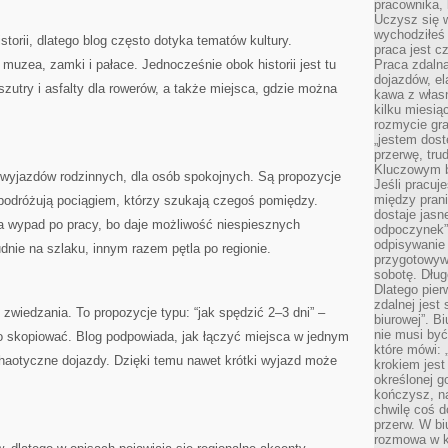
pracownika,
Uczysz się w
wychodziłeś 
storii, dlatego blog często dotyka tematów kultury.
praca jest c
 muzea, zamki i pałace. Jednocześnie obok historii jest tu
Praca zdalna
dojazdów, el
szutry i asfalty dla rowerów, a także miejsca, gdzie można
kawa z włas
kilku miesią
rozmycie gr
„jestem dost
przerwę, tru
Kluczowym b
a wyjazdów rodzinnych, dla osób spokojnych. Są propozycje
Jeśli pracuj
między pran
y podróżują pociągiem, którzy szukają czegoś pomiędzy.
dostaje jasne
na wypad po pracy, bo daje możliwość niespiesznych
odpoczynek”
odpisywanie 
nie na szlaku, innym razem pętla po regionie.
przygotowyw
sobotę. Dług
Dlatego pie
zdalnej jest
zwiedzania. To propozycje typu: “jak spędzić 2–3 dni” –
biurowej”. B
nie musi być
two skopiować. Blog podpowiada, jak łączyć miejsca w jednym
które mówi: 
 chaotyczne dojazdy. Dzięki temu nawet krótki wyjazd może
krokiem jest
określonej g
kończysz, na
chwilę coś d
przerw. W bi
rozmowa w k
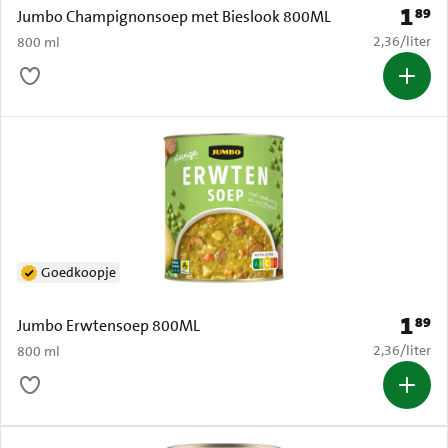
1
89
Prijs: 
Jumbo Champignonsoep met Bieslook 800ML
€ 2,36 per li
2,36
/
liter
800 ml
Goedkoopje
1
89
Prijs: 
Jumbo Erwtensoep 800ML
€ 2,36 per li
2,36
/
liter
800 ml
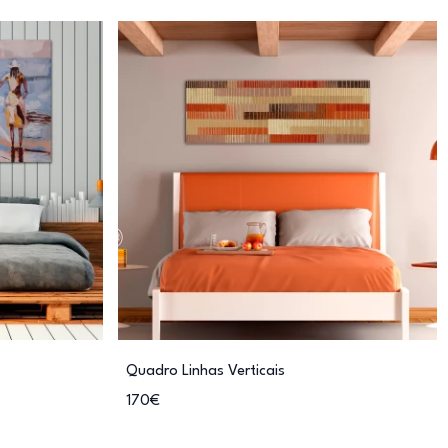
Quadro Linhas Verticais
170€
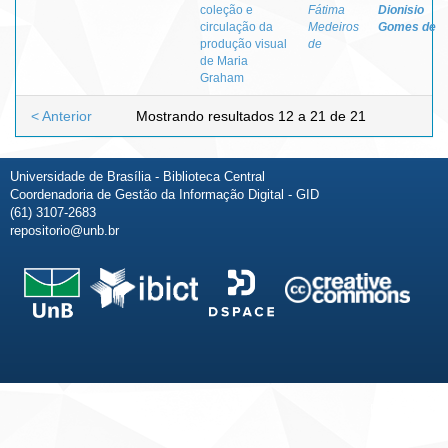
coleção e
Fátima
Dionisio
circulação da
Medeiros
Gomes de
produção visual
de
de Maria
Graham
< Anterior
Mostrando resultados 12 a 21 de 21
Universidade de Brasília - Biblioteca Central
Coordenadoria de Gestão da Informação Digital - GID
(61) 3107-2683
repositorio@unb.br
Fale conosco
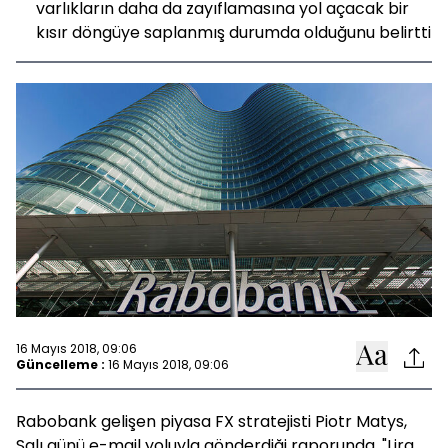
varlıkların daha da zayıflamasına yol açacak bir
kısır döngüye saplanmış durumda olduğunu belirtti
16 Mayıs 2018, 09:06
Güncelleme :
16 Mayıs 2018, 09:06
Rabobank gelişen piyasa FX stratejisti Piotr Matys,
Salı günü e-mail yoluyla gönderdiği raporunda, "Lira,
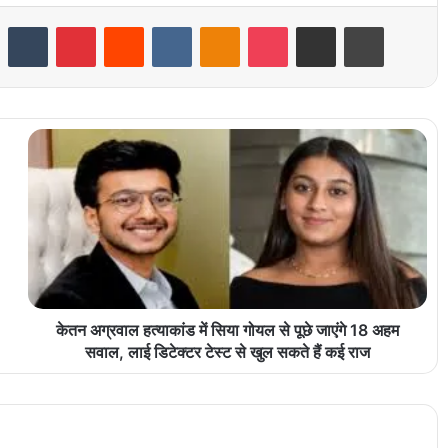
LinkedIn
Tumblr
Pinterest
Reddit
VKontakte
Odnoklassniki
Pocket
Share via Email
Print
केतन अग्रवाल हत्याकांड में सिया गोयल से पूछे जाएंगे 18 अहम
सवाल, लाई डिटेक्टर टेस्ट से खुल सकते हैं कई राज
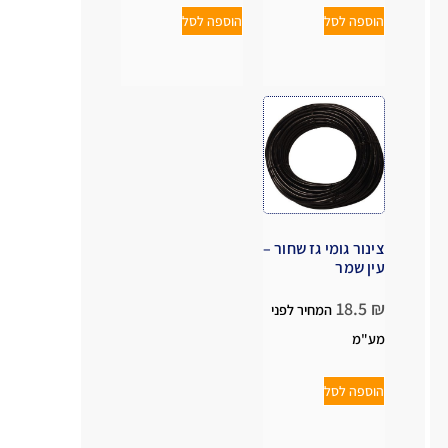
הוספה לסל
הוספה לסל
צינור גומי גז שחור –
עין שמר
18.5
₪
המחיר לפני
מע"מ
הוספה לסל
--
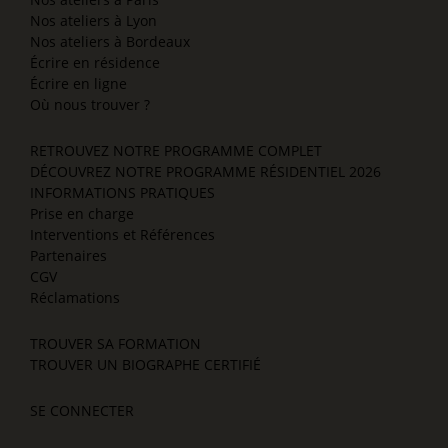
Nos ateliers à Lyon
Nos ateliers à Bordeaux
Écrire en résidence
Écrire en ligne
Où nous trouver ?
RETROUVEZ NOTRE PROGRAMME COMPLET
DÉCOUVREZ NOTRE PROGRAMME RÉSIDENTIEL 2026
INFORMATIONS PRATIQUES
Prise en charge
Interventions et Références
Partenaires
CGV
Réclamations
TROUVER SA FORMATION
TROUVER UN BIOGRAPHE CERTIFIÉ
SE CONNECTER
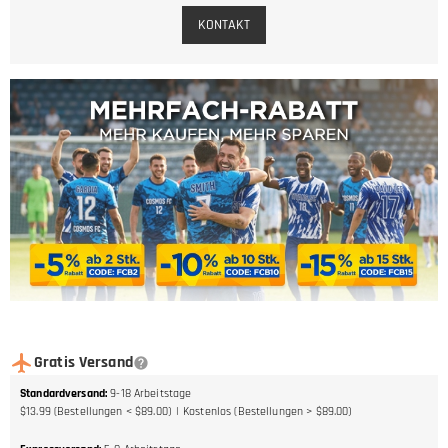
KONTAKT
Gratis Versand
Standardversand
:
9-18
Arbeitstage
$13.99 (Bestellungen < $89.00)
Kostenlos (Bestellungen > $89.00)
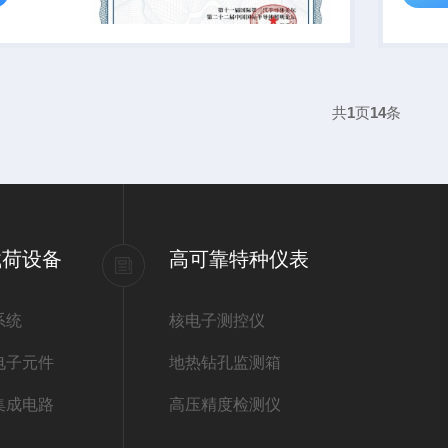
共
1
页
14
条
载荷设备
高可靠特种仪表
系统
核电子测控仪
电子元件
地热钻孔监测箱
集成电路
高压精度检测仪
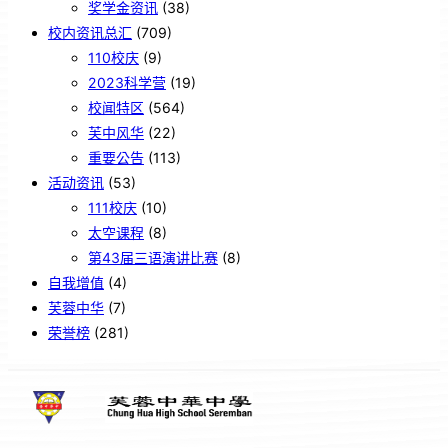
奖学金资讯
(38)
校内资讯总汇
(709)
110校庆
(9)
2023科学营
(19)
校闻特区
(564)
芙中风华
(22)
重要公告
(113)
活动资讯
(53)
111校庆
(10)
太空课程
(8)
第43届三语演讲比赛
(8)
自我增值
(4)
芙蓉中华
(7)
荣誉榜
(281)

THE TASK: State how many lines above contain the string "propozycje", with no other words.

WRITTEN SOLUTION: 2